Start of Information shown
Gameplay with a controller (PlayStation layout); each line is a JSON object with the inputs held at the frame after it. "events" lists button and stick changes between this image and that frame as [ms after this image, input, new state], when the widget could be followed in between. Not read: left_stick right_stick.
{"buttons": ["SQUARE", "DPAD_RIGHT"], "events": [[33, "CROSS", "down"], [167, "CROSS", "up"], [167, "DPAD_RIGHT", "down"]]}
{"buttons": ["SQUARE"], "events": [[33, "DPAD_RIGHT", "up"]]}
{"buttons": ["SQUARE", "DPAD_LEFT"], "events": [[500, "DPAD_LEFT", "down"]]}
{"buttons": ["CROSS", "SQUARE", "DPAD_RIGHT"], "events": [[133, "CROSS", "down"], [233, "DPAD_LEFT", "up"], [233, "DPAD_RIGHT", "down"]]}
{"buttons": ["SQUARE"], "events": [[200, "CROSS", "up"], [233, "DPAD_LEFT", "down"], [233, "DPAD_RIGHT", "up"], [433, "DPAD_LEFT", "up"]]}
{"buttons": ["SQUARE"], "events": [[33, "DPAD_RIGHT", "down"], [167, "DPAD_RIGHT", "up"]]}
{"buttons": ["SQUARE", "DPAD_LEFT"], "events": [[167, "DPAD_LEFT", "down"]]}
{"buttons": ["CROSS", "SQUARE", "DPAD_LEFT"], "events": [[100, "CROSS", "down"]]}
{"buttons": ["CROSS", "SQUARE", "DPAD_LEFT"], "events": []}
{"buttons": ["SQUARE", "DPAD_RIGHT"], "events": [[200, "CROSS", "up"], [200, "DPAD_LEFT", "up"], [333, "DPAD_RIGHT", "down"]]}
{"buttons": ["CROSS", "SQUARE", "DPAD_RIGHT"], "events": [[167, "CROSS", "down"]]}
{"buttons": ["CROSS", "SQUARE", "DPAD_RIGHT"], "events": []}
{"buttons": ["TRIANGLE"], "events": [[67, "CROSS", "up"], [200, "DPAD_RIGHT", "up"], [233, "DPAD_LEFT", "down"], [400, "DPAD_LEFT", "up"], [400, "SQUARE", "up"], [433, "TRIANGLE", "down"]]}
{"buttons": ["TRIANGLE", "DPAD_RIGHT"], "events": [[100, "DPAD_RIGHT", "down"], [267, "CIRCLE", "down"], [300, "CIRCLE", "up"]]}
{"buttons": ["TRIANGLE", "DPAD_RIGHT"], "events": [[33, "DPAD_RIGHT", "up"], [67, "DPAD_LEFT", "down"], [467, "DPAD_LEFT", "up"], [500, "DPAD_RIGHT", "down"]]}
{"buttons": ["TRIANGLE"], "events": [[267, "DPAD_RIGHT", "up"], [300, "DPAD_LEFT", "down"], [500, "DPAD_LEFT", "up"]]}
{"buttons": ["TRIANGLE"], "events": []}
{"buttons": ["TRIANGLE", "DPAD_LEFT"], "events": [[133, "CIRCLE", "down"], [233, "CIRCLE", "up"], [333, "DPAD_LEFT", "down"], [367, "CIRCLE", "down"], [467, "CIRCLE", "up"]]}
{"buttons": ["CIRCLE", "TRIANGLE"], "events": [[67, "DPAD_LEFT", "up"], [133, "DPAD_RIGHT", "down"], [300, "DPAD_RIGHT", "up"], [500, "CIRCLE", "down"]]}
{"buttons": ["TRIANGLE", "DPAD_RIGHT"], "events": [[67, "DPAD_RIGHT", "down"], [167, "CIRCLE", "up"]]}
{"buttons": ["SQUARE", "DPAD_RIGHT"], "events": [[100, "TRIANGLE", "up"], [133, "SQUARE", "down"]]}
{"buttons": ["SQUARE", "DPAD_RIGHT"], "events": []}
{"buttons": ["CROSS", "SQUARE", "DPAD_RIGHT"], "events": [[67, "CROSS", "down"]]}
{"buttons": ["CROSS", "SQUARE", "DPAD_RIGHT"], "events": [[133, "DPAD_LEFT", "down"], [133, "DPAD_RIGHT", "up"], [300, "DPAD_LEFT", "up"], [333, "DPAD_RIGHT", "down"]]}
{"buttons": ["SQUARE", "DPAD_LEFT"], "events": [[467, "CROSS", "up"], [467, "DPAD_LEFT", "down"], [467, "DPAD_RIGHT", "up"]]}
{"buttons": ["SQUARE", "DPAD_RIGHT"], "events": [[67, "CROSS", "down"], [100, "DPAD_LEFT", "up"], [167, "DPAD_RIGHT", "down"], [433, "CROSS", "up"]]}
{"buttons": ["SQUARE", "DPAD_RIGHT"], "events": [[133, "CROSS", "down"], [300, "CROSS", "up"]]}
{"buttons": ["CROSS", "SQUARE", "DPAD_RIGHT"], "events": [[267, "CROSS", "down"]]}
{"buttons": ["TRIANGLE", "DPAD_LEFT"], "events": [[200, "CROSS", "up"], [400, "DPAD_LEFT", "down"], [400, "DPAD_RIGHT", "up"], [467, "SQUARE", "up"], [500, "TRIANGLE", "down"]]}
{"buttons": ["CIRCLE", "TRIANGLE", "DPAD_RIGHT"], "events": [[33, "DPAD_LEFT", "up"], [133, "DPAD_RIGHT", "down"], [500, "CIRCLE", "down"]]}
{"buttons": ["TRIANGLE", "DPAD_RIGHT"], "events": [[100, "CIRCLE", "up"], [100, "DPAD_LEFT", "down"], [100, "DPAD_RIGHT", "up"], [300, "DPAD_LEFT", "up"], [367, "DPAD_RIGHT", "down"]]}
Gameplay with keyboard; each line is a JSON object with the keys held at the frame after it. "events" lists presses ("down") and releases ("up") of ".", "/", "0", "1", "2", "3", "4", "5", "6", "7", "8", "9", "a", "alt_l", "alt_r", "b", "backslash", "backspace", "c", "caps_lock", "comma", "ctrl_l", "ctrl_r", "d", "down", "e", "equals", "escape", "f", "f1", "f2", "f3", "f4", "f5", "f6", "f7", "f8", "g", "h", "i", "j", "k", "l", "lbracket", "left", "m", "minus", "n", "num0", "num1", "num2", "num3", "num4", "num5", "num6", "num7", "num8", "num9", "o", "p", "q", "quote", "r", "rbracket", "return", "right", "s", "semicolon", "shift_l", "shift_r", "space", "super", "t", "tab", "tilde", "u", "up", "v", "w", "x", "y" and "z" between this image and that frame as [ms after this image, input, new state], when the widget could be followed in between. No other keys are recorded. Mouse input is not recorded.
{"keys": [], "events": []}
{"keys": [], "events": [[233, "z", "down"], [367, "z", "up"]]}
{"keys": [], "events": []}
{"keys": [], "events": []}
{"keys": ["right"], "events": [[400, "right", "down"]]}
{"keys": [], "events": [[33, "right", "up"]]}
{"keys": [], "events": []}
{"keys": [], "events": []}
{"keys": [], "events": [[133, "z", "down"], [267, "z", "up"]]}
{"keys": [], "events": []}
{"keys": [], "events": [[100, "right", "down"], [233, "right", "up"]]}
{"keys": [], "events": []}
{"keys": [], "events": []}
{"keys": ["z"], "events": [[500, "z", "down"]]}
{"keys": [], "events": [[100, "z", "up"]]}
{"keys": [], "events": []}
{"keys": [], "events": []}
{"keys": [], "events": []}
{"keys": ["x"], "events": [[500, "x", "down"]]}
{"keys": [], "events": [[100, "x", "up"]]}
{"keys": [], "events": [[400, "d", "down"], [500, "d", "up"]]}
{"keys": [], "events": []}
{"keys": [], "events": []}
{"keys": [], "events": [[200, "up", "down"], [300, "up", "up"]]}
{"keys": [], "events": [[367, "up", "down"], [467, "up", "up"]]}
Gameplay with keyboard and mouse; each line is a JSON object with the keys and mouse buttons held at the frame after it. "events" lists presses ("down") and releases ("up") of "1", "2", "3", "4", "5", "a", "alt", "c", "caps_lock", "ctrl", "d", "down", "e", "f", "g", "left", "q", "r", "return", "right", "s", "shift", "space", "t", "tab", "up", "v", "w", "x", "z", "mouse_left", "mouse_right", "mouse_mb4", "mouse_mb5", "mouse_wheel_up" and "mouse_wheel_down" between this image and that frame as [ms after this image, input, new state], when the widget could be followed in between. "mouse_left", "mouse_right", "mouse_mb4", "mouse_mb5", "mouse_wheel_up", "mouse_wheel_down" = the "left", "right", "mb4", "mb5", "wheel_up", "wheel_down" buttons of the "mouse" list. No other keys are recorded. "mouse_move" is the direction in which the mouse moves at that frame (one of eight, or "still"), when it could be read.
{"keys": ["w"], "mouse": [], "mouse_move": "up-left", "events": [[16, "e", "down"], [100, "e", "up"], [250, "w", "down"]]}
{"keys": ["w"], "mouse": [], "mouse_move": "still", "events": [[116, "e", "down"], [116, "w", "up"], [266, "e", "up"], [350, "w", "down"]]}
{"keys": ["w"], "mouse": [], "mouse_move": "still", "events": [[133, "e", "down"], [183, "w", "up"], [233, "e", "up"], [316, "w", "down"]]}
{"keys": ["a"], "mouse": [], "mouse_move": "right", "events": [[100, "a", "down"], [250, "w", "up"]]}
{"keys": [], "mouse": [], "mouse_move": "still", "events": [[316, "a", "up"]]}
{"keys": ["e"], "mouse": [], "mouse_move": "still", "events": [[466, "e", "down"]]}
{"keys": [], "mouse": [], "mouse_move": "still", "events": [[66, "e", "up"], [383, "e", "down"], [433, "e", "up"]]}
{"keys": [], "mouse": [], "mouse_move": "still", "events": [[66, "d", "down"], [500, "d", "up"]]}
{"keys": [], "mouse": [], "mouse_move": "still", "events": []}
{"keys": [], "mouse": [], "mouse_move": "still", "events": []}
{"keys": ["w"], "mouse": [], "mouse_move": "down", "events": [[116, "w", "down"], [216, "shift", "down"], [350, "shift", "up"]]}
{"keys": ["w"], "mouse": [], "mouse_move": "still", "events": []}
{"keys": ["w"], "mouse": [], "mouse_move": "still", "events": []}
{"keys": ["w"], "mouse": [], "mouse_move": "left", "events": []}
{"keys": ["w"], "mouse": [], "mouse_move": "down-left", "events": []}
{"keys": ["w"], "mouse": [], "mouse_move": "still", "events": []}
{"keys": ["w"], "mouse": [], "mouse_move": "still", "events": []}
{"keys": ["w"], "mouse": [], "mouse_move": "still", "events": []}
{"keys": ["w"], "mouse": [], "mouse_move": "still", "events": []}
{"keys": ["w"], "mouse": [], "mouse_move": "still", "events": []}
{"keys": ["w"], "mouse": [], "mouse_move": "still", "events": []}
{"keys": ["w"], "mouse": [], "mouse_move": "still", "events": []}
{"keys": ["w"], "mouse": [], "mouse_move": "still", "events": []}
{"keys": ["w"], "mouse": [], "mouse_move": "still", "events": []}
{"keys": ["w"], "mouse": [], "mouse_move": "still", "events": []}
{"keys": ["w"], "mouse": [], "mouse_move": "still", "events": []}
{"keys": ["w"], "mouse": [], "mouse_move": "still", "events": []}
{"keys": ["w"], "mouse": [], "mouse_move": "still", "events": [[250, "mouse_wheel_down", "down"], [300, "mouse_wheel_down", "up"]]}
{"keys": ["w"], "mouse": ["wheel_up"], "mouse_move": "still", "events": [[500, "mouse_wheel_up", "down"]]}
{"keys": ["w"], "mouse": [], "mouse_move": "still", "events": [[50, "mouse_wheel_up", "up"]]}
End of Information shown
■ **Exercise goal**:
Pick out the lines above containing the word "CIRCLE", then copy them.

■ **Exercise response**:
{"buttons": ["TRIANGLE", "DPAD_RIGHT"], "events": [[100, "DPAD_RIGHT", "down"], [267, "CIRCLE", "down"], [300, "CIRCLE", "up"]]}
{"buttons": ["TRIANGLE", "DPAD_LEFT"], "events": [[133, "CIRCLE", "down"], [233, "CIRCLE", "up"], [333, "DPAD_LEFT", "down"], [367, "CIRCLE", "down"], [467, "CIRCLE", "up"]]}
{"buttons": ["CIRCLE", "TRIANGLE"], "events": [[67, "DPAD_LEFT", "up"], [133, "DPAD_RIGHT", "down"], [300, "DPAD_RIGHT", "up"], [500, "CIRCLE", "down"]]}
{"buttons": ["TRIANGLE", "DPAD_RIGHT"], "events": [[67, "DPAD_RIGHT", "down"], [167, "CIRCLE", "up"]]}
{"buttons": ["CIRCLE", "TRIANGLE", "DPAD_RIGHT"], "events": [[33, "DPAD_LEFT", "up"], [133, "DPAD_RIGHT", "down"], [500, "CIRCLE", "down"]]}
{"buttons": ["TRIANGLE", "DPAD_RIGHT"], "events": [[100, "CIRCLE", "up"], [100, "DPAD_LEFT", "down"], [100, "DPAD_RIGHT", "up"], [300, "DPAD_LEFT", "up"], [367, "DPAD_RIGHT", "down"]]}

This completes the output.